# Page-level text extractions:

[Start of section]

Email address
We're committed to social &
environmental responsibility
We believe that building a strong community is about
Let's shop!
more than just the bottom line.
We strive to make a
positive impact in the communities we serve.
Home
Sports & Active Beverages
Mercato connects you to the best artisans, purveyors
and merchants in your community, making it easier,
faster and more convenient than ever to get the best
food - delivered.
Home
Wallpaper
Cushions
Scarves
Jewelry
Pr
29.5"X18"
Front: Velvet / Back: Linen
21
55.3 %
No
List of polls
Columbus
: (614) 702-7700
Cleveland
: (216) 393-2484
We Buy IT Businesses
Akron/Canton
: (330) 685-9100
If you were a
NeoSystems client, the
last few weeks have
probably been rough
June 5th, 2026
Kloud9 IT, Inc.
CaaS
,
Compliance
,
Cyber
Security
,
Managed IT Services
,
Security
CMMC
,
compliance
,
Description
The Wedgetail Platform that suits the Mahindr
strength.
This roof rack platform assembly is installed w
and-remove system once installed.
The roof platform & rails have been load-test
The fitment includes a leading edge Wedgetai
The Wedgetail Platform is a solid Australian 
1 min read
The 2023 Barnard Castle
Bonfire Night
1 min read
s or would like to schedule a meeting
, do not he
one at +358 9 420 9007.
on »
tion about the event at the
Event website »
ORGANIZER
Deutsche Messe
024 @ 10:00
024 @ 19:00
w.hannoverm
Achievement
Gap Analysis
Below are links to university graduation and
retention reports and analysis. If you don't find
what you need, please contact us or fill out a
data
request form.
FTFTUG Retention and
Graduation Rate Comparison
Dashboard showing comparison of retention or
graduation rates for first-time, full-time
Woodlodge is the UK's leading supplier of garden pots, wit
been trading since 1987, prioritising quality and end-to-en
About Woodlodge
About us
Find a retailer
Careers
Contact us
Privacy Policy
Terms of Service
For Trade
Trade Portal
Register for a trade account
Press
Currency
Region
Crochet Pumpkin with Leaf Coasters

[End of section]

# WORK REQUEST:
Can you give the lines, starting at the beginning of the records and ending with the line containing "The 2023 Barnard Castle", both included, as a Markdown table with a Row column numbering each line and a Line column holding its text, with blank lines left out?

# EXERCISE OUTPUT:
| Row | Line |
|---|---|
| 1 | Email address |
| 2 | We're committed to social & |
| 3 | environmental responsibility |
| 4 | We believe that building a strong community is about |
| 5 | Let's shop! |
| 6 | more than just the bottom line. |
| 7 | We strive to make a |
| 8 | positive impact in the communities we serve. |
| 9 | Home |
| 10 | Sports & Active Beverages |
| 11 | Mercato connects you to the best artisans, purveyors |
| 12 | and merchants in your community, making it easier, |
| 13 | faster and more convenient than ever to get the best |
| 14 | food - delivered. |
| 15 | Home |
| 16 | Wallpaper |
| 17 | Cushions |
| 18 | Scarves |
| 19 | Jewelry |
| 20 | Pr |
| 21 | 29.5"X18" |
| 22 | Front: Velvet / Back: Linen |
| 23 | 21 |
| 24 | 55.3 % |
| 25 | No |
| 26 | List of polls |
| 27 | Columbus |
| 28 | : (614) 702-7700 |
| 29 | Cleveland |
| 30 | : (216) 393-2484 |
| 31 | We Buy IT Businesses |
| 32 | Akron/Canton |
| 33 | : (330) 685-9100 |
| 34 | If you were a |
| 35 | NeoSystems client, the |
| 36 | last few weeks have |
| 37 | probably been rough |
| 38 | June 5th, 2026 |
| 39 | Kloud9 IT, Inc. |
| 40 | CaaS |
| 41 | , |
| 42 | Compliance |
| 43 | , |
| 44 | Cyber |
| 45 | Security |
| 46 | , |
| 47 | Managed IT Services |
| 48 | , |
| 49 | Security |
| 50 | CMMC |
| 51 | , |
| 52 | compliance |
| 53 | , |
| 54 | Description |
| 55 | The Wedgetail Platform that suits the Mahindr |
| 56 | strength. |
| 57 | This roof rack platform assembly is installed w |
| 58 | and-remove system once installed. |
| 59 | The roof platform & rails have been load-test |
| 60 | The fitment includes a leading edge Wedgetai |
| 61 | The Wedgetail Platform is a solid Australian  |
| 62 | 1 min read |
| 63 | The 2023 Barnard Castle |